A further indication of the safety consciousness of the project is the fact that when the Block 5 zone melt trap was built, two additional valves were built in addition to the eight melt valves that came with the equipment to demonstrate that the valves would start to melt at the required temperature if necessary. But there is also the production of the reactor vessel, the heart of the nuclear power plant, whose components are being made into test pieces identical to the final one, which will be shipped to Paks several months before the vessel arrives, so that the procedures and steps to be taken during installation, such as welding, can be tested on site in good time.
For a similar purpose, the process used for concreting the base slabs of the new blocks was recently studied on a model of the same size as the original. The experts carried out a mock-up test, i.e. a 1:1 construction of a section of the reactor building's baseplate with a footprint of about 4×8 metres and a thickness of 3 metres. The aim of the procedure, which was carried out in the presence of experts from the National Atomic Energy Authority, was to model the construction, particularly in view of the mass concrete nature of the thick structures. The experts studied the behaviour of the material, the technical parameters of the concrete, its spatial distribution, homogeneity and stability, and the filling of the spaces. The hardening of concrete is an exothermic process, i.e. it generates heat, so they also monitored whether the concrete temperature would reach the critical 70 °C, i.e. whether temperature-reducing admixtures would be necessary. The volume of work involved is illustrated by the fact that 6 cubic metres of sub-base concrete, 90 cubic metres of concrete, 26 tonnes of reinforcing steel and half a tonne of tie wire were used to construct the model of the base plate. A smaller 3×3 m pre-mock-up concrete block was also made beforehand to detect any defects and deficiencies - in other words, in this case, a test preceded the test.

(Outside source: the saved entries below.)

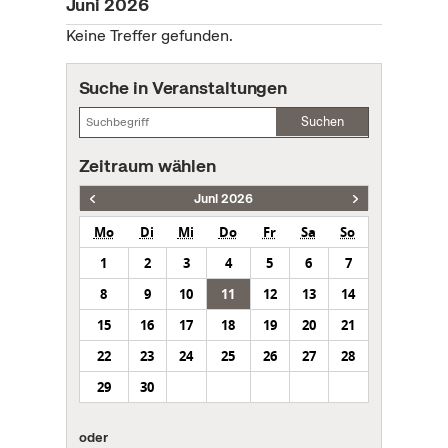
Juni 2026
Keine Treffer gefunden.
Suche in Veranstaltungen
Suchen
Zeitraum wählen
Juni 2026
Mo
Di
Mi
Do
Fr
Sa
So
1
2
3
4
5
6
7
8
9
10
11
12
13
14
15
16
17
18
19
20
21
22
23
24
25
26
27
28
29
30
oder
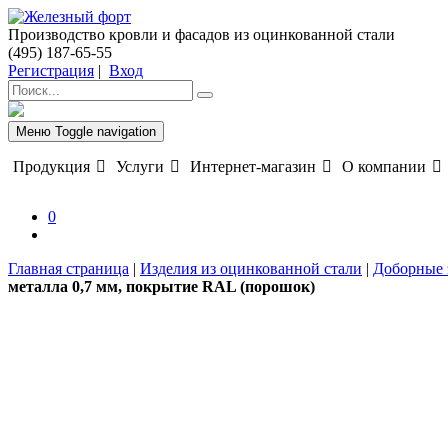
Производство кровли и фасадов из оцинкованной стали
(495) 187-65-55
Регистрация
|
Вход
Меню
Toggle navigation
Продукция
Услуги
Интернет-магазин
О компании
0
Главная страница
|
Изделия из оцинкованной стали
|
Доборные 
металла 0,7 мм, покрытие RAL (порошок)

The successful mock-up test is just one of the eight hundred or so steps that are invariably a prerequisite for the production of the 5th block of the base plate. This, i.e. the pouring of the first concrete, is a symbolic step because the International Atomic Energy Agency classifies the nuclear installation as under construction from this moment, i.e. the start of the pouring of the core of the nuclear island. Work is scheduled to start with the completion of the baseplate under the control building of the Block 5 nuclear island.

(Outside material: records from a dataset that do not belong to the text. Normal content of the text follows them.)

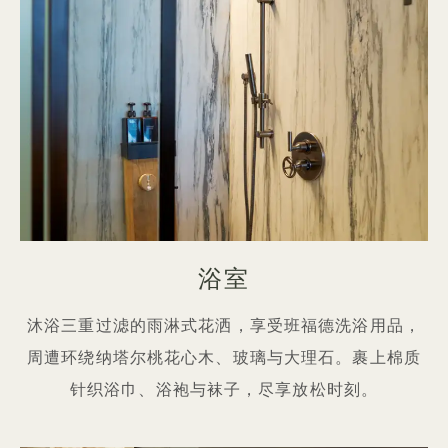
浴室
沐浴三重过滤的雨淋式花洒，享受班福德洗浴用品，
周遭环绕纳塔尔桃花心木、玻璃与大理石。裹上棉质
针织浴巾、浴袍与袜子，尽享放松时刻。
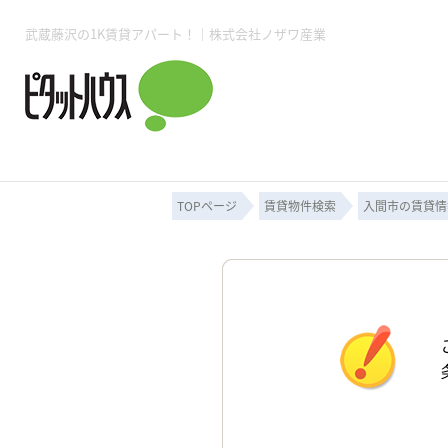
武蔵藤沢の1K賃貸アパート！｜株式会社ノザワ産業
所沢賃貸TOP
賃貸管理業務
入居者様用ページTOP
売買物件一覧
無料売却査定
会社概要
ご来店予約
スタッフ紹介
お住まいの解約手続き
土地・空き家活用
購入時の諸費用
仲介手数料について
物件検索フォーム
入居中のマ
必要な書類
売却の流れ
月極駐車場
ピタットハウス所沢店
事業用物件
ピタットハ
TOPページ
賃貸物件検索
入間市の賃貸情
所沢賃貸TOP
賃貸管理業務
入居者様用ページTOP
売買物件一覧
無料売却査定
会社概要
ご来店予約
スタッフ紹介
お住まいの解約手続き
土地・空き家活用
購入時の諸費用
仲介手数料について
物件検索フォーム
入居中のマ
必要な書類
売却の流れ
月極駐車場
ピタットハウス所沢店
事業用物件
ピタットハ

It is interesting that the six buildings of the nuclear island are built on a common base plate. The scale of the task is illustrated by the fact that a total of 88 thousand cubic metres of precast concrete and 60 thousand cubic metres of structural concrete will be needed for the base slabs of the two blocks, and some 19 thousand tonnes of reinforcing steel. To sum up, a total of 63 thousand cubic metres of concrete and 7000 tonnes of reinforcing steel were used for the complete construction of MOL Campus - so the construction below ground level alone will significantly exceed the total construction raw material requirements for MOL.